Я стоял возле книжной полки и был голый, хотя я чувствую себя голым и когда одет, поскольку прикрыть себя все равно нечем. Алина снова встала и снова трижды обошла комнату, скрестив на груди руки, а потом остановилась передо мной.

— И тогда ты решил отдать долг мадемуазель… как ее?

— Кора. Кора Ламенэр. А меня зовут Марсель Беда. Я напрасно пытался заставить ее засмеяться.

— Короче, ты пытаешься вернуть мадемуазель Коре то, что ей задолжала жизнь, поскольку в шестьдесят пять лет уже нельзя ждать, пока жизнь с ней сама рассчитается?

— Надо попробовать, что поделаешь. Вот уже шесть месяцев, как я работаю на SOS, это вопрос профессиональной совести.

Она с минуту помолчала, разглядывая мое лицо во всех подробностях.

— И теперь ты чувствуешь, что зашел слишком далеко, и не знаешь, как из этого выпутаться?

— Заметь, я сам понимаю, что это сугубо временная ситуация. Она знает, что я негодяй и что в конце концов ее брошу. Это такой репертуар.

— Да что ты несешь? Нет, скажи, что ты несешь? Какой репертуар?

— Так все происходит в жанровой песне. Это ее репертуар. Она только их и пела, мадемуазель Кора. Она сама мне сказала, что в этих песнях всегда все плохо кончается. Этого требует жанр. Женщина там либо бросается в Сену со своим новорожденным ребеночком, либо ее парень начинает играть ножом, либо он приканчивает ее, либо дело кончается гильотиной, либо туберкулезом и каторгой, либо все это происходит одновременно. Тут ничего не поделаешь, можно только слезы лить.

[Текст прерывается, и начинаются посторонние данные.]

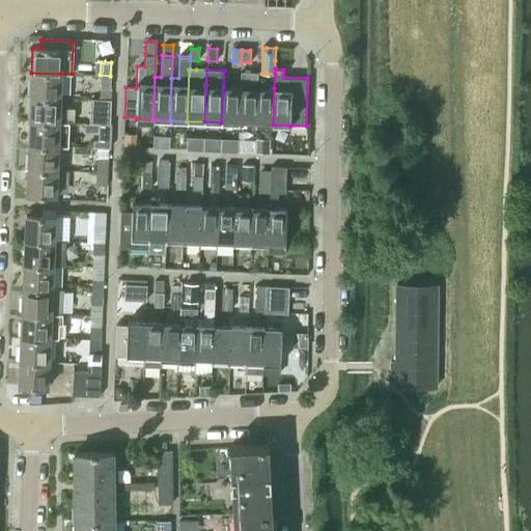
[(240,86),(239,123),(255,123),(257,87),(257,72),(241,72),(240,86)]
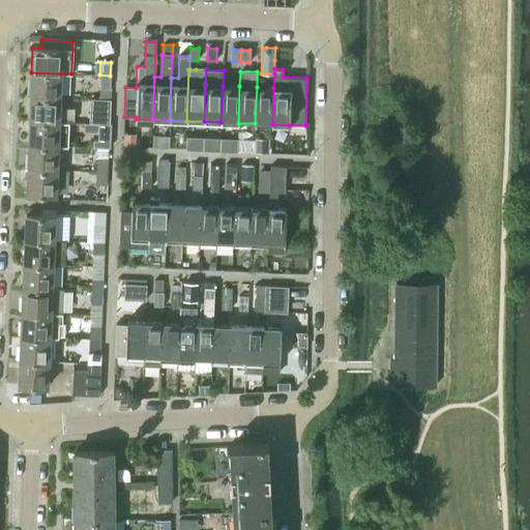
[(59,97),(60,74),(31,72),(30,96),(59,97)]
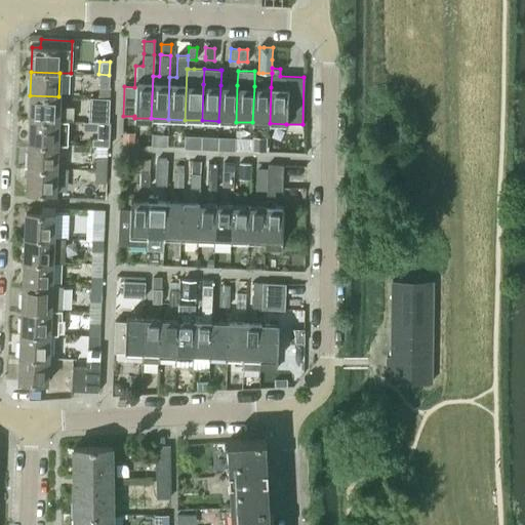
[(98,87),(97,98),(108,98),(109,87),(109,75),(98,74),(98,87)]
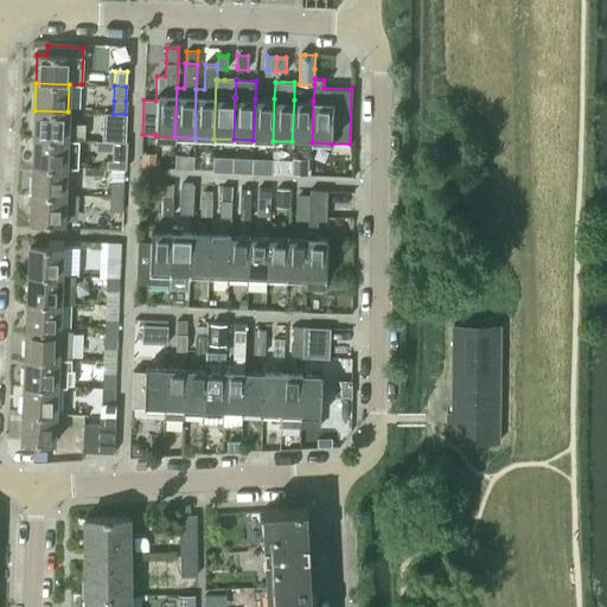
[(255,98),(253,140),(273,141),(274,98),(255,98)]
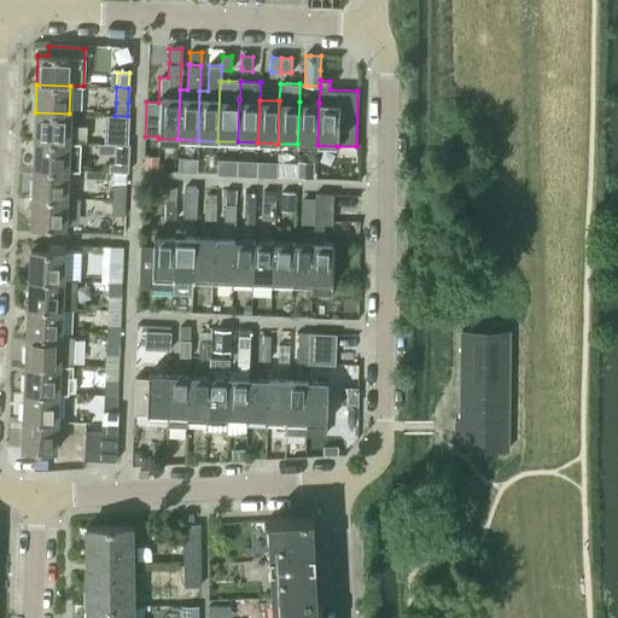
[(299,101),(297,144),(318,145),(319,103),(299,101)]
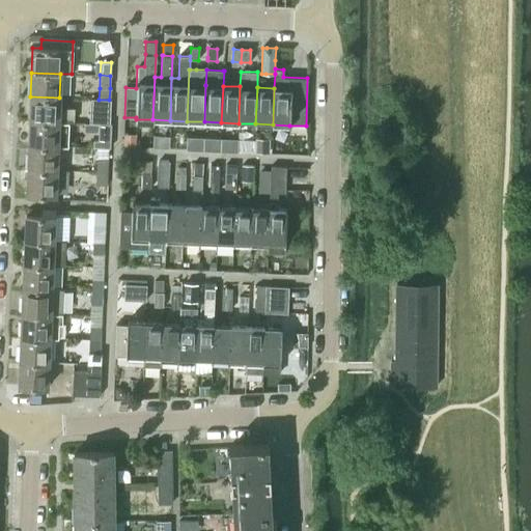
[(58,122),(59,98),(30,96),(30,121),(58,122)]
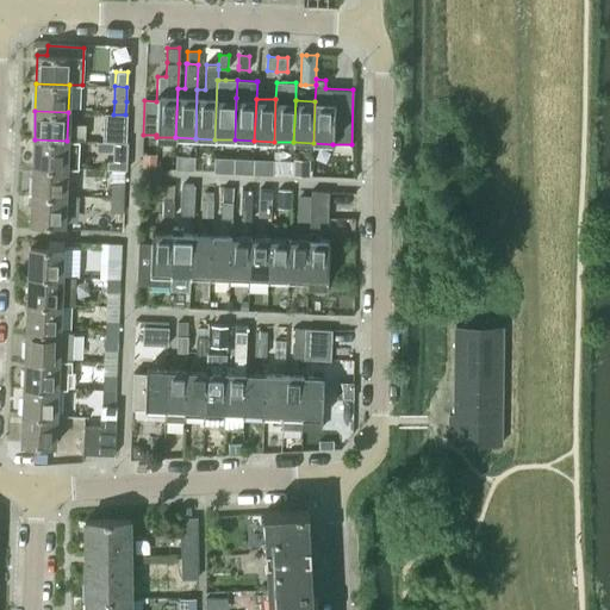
[(113,128),(112,142),(124,143),(125,128),(125,114),(113,114),(113,128)]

— Да ну тебя к черту, ты нагоняешь на меня тоску.

— Зря песни изменились, теперь поют совсем другие. Она еще пристальней поглядела на меня.

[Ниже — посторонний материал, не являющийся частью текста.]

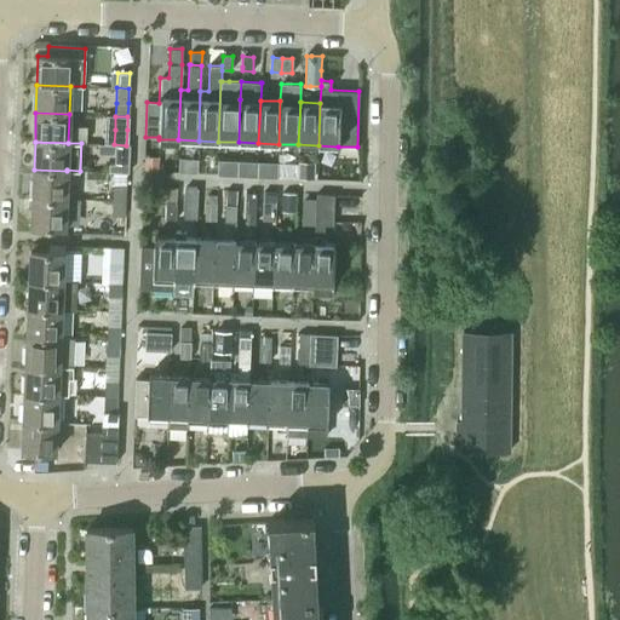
[(114,160),(114,172),(125,172),(126,161),(126,145),(114,144),(114,160)]
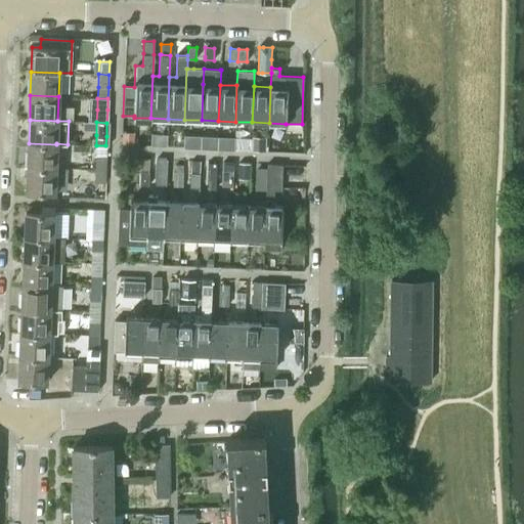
[(122,133),(122,144),(133,144),(133,133),(122,133)]
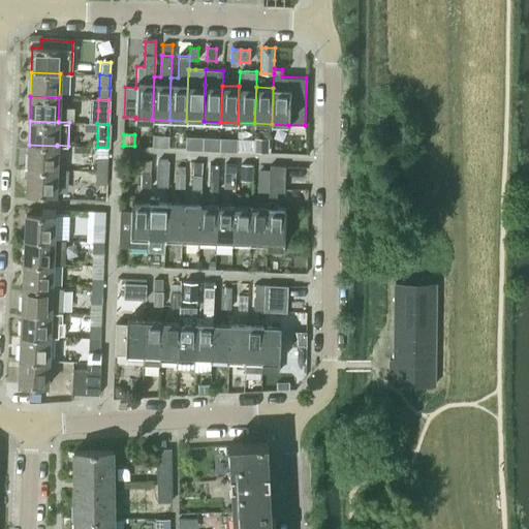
[(186,136),(185,150),(187,150),(203,150),(203,137),(186,136)]
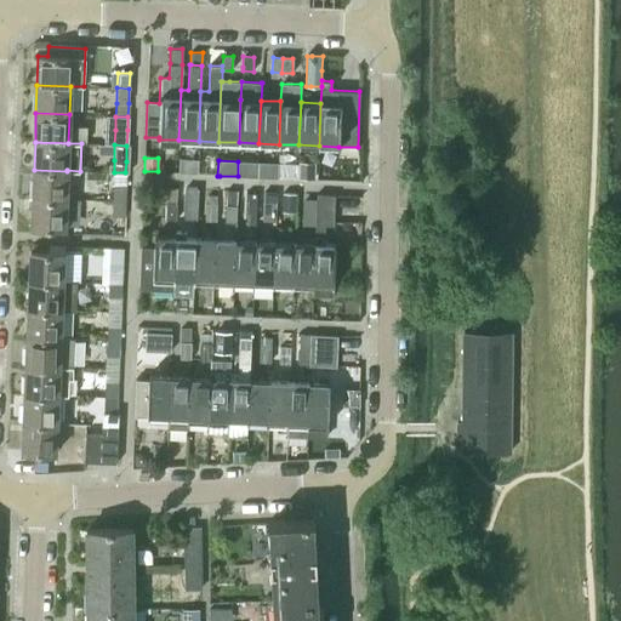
[(238,161),(238,176),(239,176),(257,177),(258,161),(238,161)]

— Послушай, ты тоже неплохо играешь ножом…

— Это же смеха ради.

Мне кажется, что начиная с этого «смеха ради» мы стали по-настоящему понимать друг друга. В ту ночь мы к этому больше не возвращались. Мы вообще больше не говорили. Ни о чем. Царила тишина. Но другая. Не та, которую я хорошо знал, тишина, которая вопила. Новая тишина. Обычно, когда я ночью просыпаюсь, тишина тут же начинает вопить, и я стараюсь как можно скорее снова уснуть. Но в эту ночь, с Алиной, я специально просыпался, чтобы не потерять ни минуты. Всякий раз, когда я снова засыпал, это было так, точно у меня что-то крали. Я говорил себе, что, быть может, это такая особая, исключительная ночь и что на это в дальнейшем рассчитывать не приходится. А еще я себе говорил, что это была такая одна везучая ночь и не надо думать, что это вообще достигнуто. Это было то, что называют фантазмами. Я даже встал и зажег свет, чтобы быть уверенным. Фантазм-усилие воображения, благодаря которому «я» пытается вырваться за пределы реальности.

— Что ты ищешь, Жан?

— Фантазм.

— Ну и что?

— Я счастлив.

Она подождала, пока я снова лягу к ней.

— Конечно. Я знаю, я понимаю. Но не надо бояться.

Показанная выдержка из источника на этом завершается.